Does the radius of the Universe correspond to its total entropy? I heard a claim that due to holographic principle, the surface area of the cosmic horizon corresponds to the universe's total entropy.
As such the initial state had zero surface area and later expanded. 
Given this, I wonder whether any increase in entropy (such as producing heat by means of electric power) causes the universe to expand?
 A: The wikipedia article about the holographic principle does not suggest, that this is well-accepted and founded theory :)  
The ideas seem to be somehow based on the concept of the Bekenstein-Hawking entropy for a black hole. This is supposed to be the entropy of a black hole from outside (according to the no-hair-theorem the black hole has only three numbers that describe it, so any information about the things that fall into it is lost, and simultaneously it is supposed to have a high entropy proportional to the area of the event horizon - modern physicists are crazy!).
In this case, to get back to your question, the event horizon is not influenced by anything happening inside the black hole (obviously, this would imply information getting outside).  
The argument against the radius of the universe depending on the events inside it is analogous: it was expanding with more than $c$ and is too far away to be affected by this. 
A: Well if I go in a simple way, it's all the interaction of matter with each other on both the quantum and large scale and the energy released in this process continually increases the entropy of the universe and thus expanding the cosmic horizon. But the major quantum fluctuations are very very very small i.e. something around $10^{-123}\,.$ Now scientists are wondering how these minute fluctuations result in the increase in the entropy. 
A: This is a very good question. But before I attempt to give you some of the details, the increase in the entropy is not what causes the universe to expand but is rather a consequence of the expanding universe. In fact, to understand why the entropy of the universe was so low before the inflationary epoch is an open question. Based on this question, I am assuming you are interested in de Sitter spacetimes. 

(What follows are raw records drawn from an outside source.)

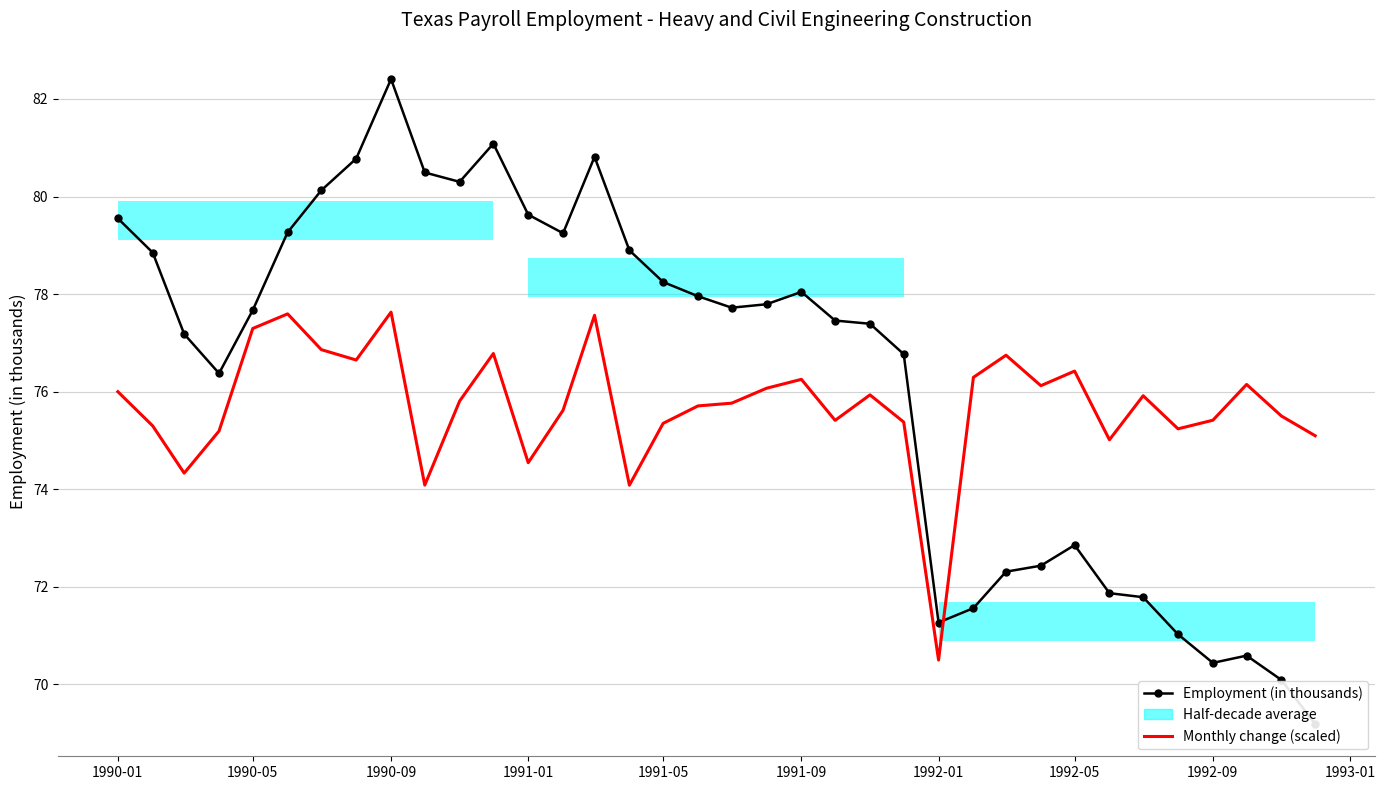

At which label does Employment (in thousands) first exceed 77?

1990-01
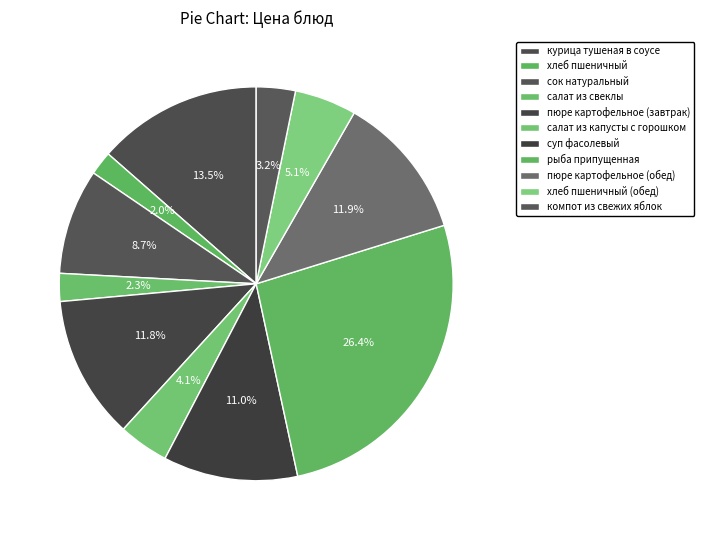

To the nearest percent, what percentage of the pie is рыба припущенная?

26%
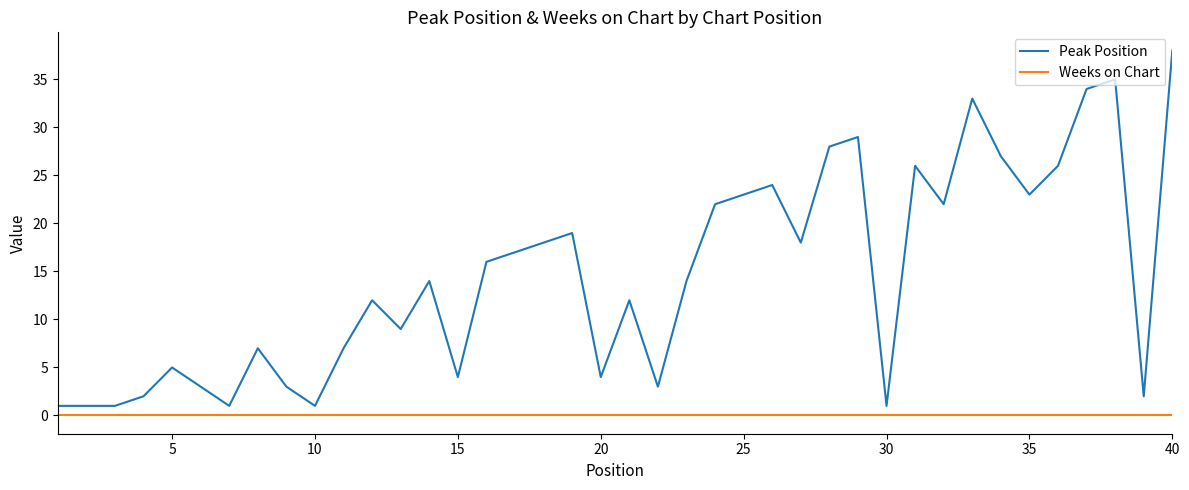

How many distinct data groups are displayed?

2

Unlike flat space and anti-de Sitter spacetimes, de Sitter is a bit more nontrivial to deal with. In trying to compute the entropy and other thermodynamic quantities like for black holes, we can proceed by computing the quantity $$\frac{dS}{dE} = \frac{1}{T}$$ which for de Sitter is $$\frac{dS_{dS}}{dE_{dS}} = \frac{1}{T_{dS}}.$$ Let us stick to the case of 2+1 dimensions for now. In the case of 2 + 1 dimensional de Sitter spacetime, we have no good understanding of the meaning of $E_{dS}$ because once we fix the cosmological constant value, unlike the case of Schwarzschild spacetimes, we do not get a family of metrics as the solutions but rather only one solution which indicates the presence of a cosmological singularity. 
So to get around this, we start with a Schwarzschild like object in $dS_3$
$$ds^2 = -(1- 8GE - r^2) dt^2 + (1- 8GE - r^2) ^{-1} dr^2 + r^2 d\phi^2 $$ where $1 - 8 G$  is the square of the radius of the de Sitter horizon or $r_H^2$. You can analytically continue this to the complex plane and compute the temperature via the periodicity of the Green's functions solution and you find that the entropy is $$T = \frac{\sqrt{1- 8GE}}{2\pi}.$$ Plug this back into the differential equation for the entropy and using the value of $r_H$, you find that the area is given by $S = \frac{A}{4G}$.

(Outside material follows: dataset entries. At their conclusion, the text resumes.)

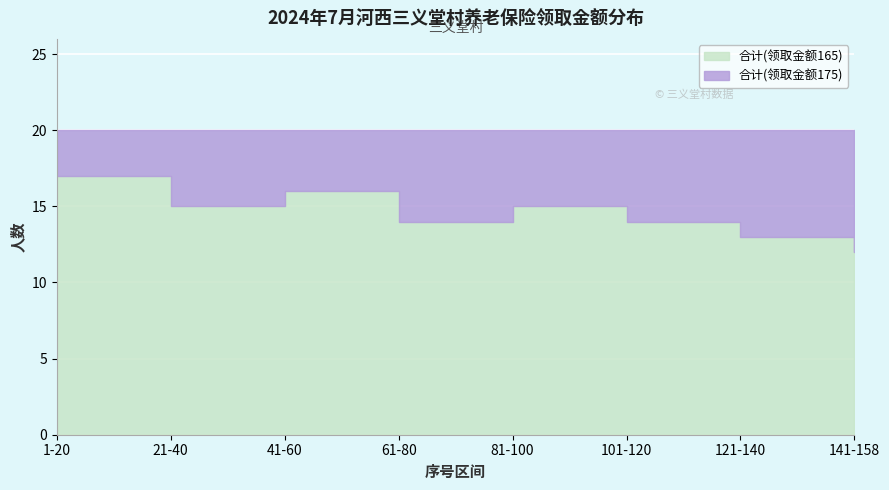

What is the difference between the 合计(领取金额165) values at 41-60 and 121-140?

3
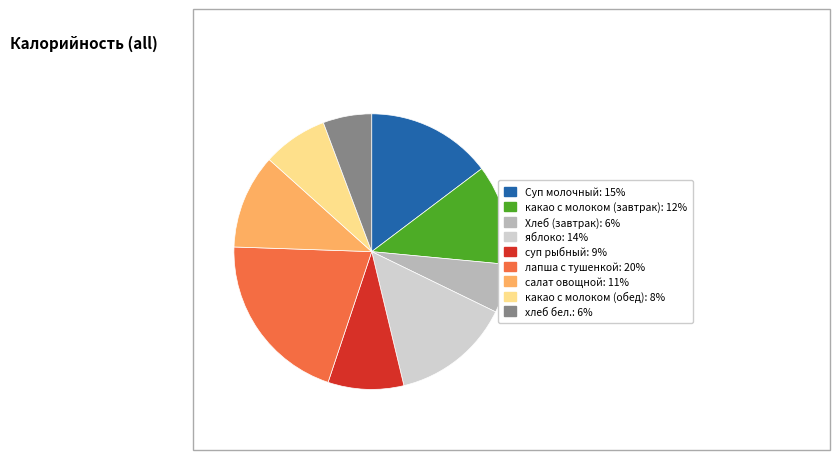

How many slices are in this pie chart?

9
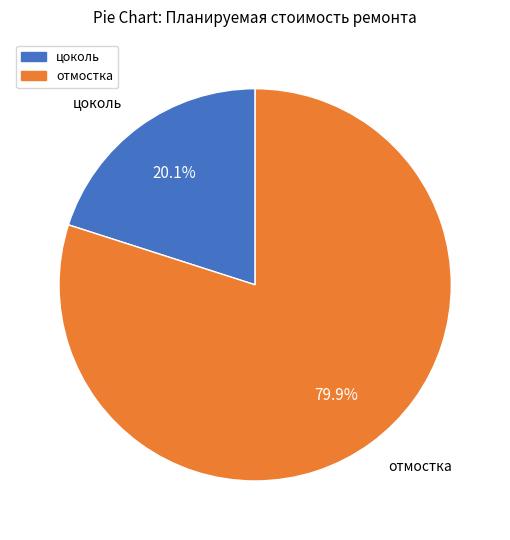

Approximately how many times larger is the value at отмостка compared to цоколь?

4.0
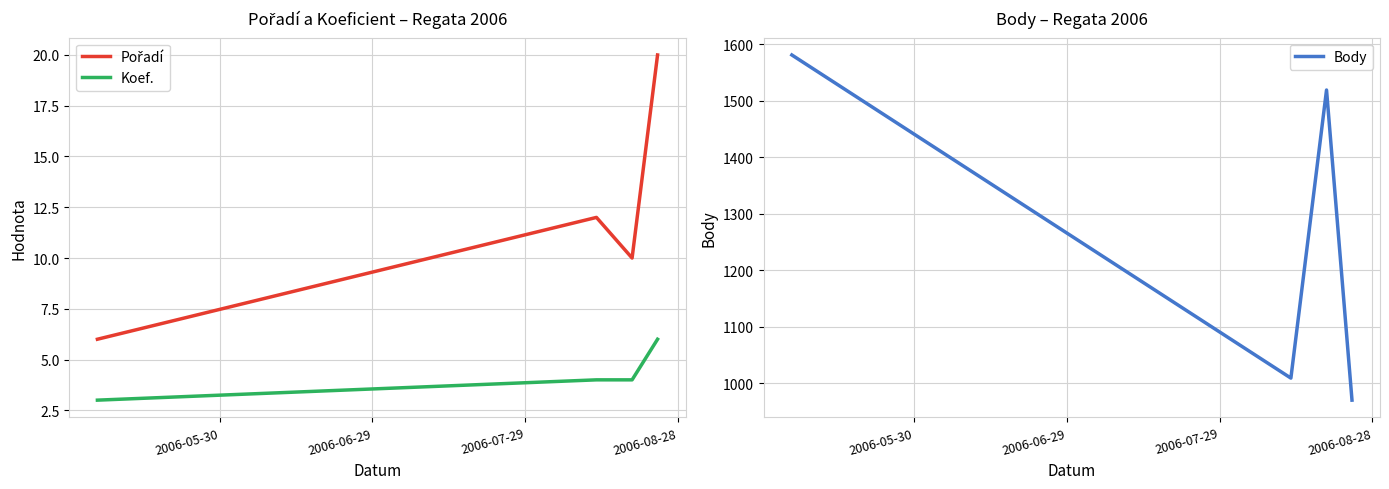

What is the maximum value shown in the chart?

1581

This is also achieved via a different method i.e. via the algebra of global diffeomorphisms in $dS_3$ similar to the Brown-Henneaux approach in which case you compute the central charge of the field theory that lives on the boundary and compute the entropy via the Cardy formula. See the paper by Balasumbramanian et. al. 
For a conjecture on higher dimensional de Sitter spacetimes, see this paper by Bousso. For proof of this bound in the classical and quantum limit see this paper and this paper too!
The holographic principle is a very broad and generic conjecture and its proof will take a lot more scientific effort. But maybe we're on the right track.